++++ MATERIAL FOR THE TASK

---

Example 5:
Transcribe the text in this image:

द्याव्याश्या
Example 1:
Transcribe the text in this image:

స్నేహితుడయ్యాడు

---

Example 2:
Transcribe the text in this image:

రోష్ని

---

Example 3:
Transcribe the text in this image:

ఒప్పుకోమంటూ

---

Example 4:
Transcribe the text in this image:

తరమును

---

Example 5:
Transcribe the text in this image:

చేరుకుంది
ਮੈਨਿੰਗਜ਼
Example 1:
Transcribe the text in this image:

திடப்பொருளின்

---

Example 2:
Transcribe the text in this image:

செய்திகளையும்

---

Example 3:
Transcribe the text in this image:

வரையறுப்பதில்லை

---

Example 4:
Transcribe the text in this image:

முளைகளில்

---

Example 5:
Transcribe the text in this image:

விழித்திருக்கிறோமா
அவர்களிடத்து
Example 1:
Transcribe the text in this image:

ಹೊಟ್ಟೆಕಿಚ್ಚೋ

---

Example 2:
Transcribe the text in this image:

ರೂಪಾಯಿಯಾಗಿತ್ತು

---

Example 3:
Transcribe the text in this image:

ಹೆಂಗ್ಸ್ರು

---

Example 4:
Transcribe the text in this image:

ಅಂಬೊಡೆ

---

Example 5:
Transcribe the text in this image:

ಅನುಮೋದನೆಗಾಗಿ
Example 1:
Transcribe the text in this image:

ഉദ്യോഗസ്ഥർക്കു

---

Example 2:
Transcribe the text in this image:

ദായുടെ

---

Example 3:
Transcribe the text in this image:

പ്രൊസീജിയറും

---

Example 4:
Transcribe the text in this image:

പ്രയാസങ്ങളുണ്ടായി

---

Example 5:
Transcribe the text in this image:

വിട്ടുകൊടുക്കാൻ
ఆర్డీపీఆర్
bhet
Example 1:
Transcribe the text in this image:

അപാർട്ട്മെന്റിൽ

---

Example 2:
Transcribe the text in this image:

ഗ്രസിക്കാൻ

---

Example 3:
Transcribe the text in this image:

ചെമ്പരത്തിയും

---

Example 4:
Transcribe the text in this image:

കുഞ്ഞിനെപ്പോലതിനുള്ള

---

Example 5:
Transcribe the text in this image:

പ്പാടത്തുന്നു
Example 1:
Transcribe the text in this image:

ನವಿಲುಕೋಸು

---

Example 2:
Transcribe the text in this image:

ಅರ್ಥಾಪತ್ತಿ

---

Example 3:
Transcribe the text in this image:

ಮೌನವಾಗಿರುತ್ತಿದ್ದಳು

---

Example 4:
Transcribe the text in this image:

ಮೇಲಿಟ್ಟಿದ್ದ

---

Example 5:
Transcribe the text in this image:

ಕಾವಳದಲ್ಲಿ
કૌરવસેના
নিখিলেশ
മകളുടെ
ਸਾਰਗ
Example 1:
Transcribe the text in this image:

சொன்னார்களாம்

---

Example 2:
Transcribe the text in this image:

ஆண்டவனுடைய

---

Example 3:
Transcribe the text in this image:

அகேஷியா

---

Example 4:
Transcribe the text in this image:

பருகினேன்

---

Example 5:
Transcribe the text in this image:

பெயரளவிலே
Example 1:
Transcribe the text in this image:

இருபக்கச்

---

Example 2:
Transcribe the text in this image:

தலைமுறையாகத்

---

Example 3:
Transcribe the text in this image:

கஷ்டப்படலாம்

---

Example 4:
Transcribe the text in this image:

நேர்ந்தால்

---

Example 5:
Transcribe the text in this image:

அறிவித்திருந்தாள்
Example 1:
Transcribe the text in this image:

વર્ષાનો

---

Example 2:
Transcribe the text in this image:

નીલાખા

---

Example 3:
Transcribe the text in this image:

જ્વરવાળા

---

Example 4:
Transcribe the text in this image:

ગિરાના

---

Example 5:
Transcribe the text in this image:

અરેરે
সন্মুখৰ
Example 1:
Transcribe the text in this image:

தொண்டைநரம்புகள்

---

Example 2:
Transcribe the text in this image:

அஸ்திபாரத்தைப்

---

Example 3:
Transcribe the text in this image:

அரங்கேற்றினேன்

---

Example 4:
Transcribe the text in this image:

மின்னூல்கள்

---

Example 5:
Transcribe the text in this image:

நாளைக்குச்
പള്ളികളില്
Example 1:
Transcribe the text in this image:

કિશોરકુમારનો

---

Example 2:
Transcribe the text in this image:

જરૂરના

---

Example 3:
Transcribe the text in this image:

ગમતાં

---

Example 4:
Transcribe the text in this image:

++++++++

Write the listing out again, word for word.

• **RESPONSE TO THE TASK**
---

Example 5:
Transcribe the text in this image:

द्याव्याश्या
Example 1:
Transcribe the text in this image:

స్నేహితుడయ్యాడు

---

Example 2:
Transcribe the text in this image:

రోష్ని

---

Example 3:
Transcribe the text in this image:

ఒప్పుకోమంటూ

---

Example 4:
Transcribe the text in this image:

తరమును

---

Example 5:
Transcribe the text in this image:

చేరుకుంది
ਮੈਨਿੰਗਜ਼
Example 1:
Transcribe the text in this image:

திடப்பொருளின்

---

Example 2:
Transcribe the text in this image:

செய்திகளையும்

---

Example 3:
Transcribe the text in this image:

வரையறுப்பதில்லை

---

Example 4:
Transcribe the text in this image:

முளைகளில்

---

Example 5:
Transcribe the text in this image:

விழித்திருக்கிறோமா
அவர்களிடத்து
Example 1:
Transcribe the text in this image:

ಹೊಟ್ಟೆಕಿಚ್ಚೋ

---

Example 2:
Transcribe the text in this image:

ರೂಪಾಯಿಯಾಗಿತ್ತು

---

Example 3:
Transcribe the text in this image:

ಹೆಂಗ್ಸ್ರು

---

Example 4:
Transcribe the text in this image:

ಅಂಬೊಡೆ

---

Example 5:
Transcribe the text in this image:

ಅನುಮೋದನೆಗಾಗಿ
Example 1:
Transcribe the text in this image:

ഉദ്യോഗസ്ഥർക്കു

---

Example 2:
Transcribe the text in this image:

ദായുടെ

---

Example 3:
Transcribe the text in this image:

പ്രൊസീജിയറും

---

Example 4:
Transcribe the text in this image:

പ്രയാസങ്ങളുണ്ടായി

---

Example 5:
Transcribe the text in this image:

വിട്ടുകൊടുക്കാൻ
ఆర్డీపీఆర్
bhet
Example 1:
Transcribe the text in this image:

അപാർട്ട്മെന്റിൽ

---

Example 2:
Transcribe the text in this image:

ഗ്രസിക്കാൻ

---

Example 3:
Transcribe the text in this image:

ചെമ്പരത്തിയും

---

Example 4:
Transcribe the text in this image:

കുഞ്ഞിനെപ്പോലതിനുള്ള

---

Example 5:
Transcribe the text in this image:

പ്പാടത്തുന്നു
Example 1:
Transcribe the text in this image:

ನವಿಲುಕೋಸು

---

Example 2:
Transcribe the text in this image:

ಅರ್ಥಾಪತ್ತಿ

---

Example 3:
Transcribe the text in this image:

ಮೌನವಾಗಿರುತ್ತಿದ್ದಳು

---

Example 4:
Transcribe the text in this image:

ಮೇಲಿಟ್ಟಿದ್ದ

---

Example 5:
Transcribe the text in this image:

ಕಾವಳದಲ್ಲಿ
કૌરવસેના
নিখিলেশ
മകളുടെ
ਸਾਰਗ
Example 1:
Transcribe the text in this image:

சொன்னார்களாம்

---

Example 2:
Transcribe the text in this image:

ஆண்டவனுடைய

---

Example 3:
Transcribe the text in this image:

அகேஷியா

---

Example 4:
Transcribe the text in this image:

பருகினேன்

---

Example 5:
Transcribe the text in this image:

பெயரளவிலே
Example 1:
Transcribe the text in this image:

இருபக்கச்

---

Example 2:
Transcribe the text in this image:

தலைமுறையாகத்

---

Example 3:
Transcribe the text in this image:

கஷ்டப்படலாம்

---

Example 4:
Transcribe the text in this image:

நேர்ந்தால்

---

Example 5:
Transcribe the text in this image:

அறிவித்திருந்தாள்
Example 1:
Transcribe the text in this image:

વર્ષાનો

---

Example 2:
Transcribe the text in this image:

નીલાખા

---

Example 3:
Transcribe the text in this image:

જ્વરવાળા

---

Example 4:
Transcribe the text in this image:

ગિરાના

---

Example 5:
Transcribe the text in this image:

અરેરે
সন্মুখৰ
Example 1:
Transcribe the text in this image:

தொண்டைநரம்புகள்

---

Example 2:
Transcribe the text in this image:

அஸ்திபாரத்தைப்

---

Example 3:
Transcribe the text in this image:

அரங்கேற்றினேன்

---

Example 4:
Transcribe the text in this image:

மின்னூல்கள்

---

Example 5:
Transcribe the text in this image:

நாளைக்குச்
പള്ളികളില്
Example 1:
Transcribe the text in this image:

કિશોરકુમારનો

---

Example 2:
Transcribe the text in this image:

જરૂરના

---

Example 3:
Transcribe the text in this image:

ગમતાં

---

Example 4:
Transcribe the text in this image:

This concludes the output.